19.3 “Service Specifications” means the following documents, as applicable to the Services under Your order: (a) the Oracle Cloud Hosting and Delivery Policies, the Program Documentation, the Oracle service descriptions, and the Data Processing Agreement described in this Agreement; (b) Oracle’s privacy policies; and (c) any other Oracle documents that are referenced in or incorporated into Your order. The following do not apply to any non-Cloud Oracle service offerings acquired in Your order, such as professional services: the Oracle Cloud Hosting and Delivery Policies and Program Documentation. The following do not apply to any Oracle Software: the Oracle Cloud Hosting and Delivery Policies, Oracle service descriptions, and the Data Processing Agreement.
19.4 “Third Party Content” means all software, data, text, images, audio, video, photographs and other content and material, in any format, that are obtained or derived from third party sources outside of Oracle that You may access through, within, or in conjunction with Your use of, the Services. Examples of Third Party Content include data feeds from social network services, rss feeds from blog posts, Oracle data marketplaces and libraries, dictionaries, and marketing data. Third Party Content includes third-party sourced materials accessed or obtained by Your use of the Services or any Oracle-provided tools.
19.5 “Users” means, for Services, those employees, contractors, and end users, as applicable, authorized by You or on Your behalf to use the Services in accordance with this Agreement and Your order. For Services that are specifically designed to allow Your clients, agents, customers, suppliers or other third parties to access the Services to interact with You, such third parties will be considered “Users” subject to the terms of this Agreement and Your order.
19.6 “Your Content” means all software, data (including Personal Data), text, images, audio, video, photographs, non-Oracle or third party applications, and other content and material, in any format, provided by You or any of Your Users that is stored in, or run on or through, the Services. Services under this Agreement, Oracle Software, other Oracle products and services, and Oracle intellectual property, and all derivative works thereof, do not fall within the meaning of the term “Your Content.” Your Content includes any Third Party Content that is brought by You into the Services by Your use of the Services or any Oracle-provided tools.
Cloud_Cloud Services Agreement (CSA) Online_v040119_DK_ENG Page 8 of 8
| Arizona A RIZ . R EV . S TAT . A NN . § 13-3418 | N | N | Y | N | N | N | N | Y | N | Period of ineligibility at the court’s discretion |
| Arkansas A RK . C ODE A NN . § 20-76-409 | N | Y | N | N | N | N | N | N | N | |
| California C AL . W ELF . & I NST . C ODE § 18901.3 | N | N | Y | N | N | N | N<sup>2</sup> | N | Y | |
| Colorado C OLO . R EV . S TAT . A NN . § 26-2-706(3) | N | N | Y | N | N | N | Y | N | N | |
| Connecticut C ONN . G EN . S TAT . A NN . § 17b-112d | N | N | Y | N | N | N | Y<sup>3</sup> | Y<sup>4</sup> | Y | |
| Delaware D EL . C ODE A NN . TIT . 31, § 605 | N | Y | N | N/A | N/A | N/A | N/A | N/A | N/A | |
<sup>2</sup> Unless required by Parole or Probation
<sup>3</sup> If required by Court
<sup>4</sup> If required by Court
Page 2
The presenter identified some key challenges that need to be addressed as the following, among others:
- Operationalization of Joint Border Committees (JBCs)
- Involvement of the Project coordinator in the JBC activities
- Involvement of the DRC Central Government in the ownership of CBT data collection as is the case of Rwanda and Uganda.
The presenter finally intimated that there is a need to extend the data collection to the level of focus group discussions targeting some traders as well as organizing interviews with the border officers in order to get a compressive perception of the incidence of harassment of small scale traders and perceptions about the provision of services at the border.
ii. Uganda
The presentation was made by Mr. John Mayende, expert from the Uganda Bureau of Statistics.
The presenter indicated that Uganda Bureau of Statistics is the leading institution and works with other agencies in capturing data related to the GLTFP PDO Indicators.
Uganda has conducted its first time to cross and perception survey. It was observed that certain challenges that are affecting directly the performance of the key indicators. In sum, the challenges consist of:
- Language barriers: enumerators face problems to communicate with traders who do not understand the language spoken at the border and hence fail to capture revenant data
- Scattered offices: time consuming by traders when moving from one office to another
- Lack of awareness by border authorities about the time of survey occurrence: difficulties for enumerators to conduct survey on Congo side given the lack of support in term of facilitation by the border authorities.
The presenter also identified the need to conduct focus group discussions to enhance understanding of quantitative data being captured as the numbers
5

Work required: Within the records above, find every line containing "Bureau" and report only how many there are.

Expected answer: 2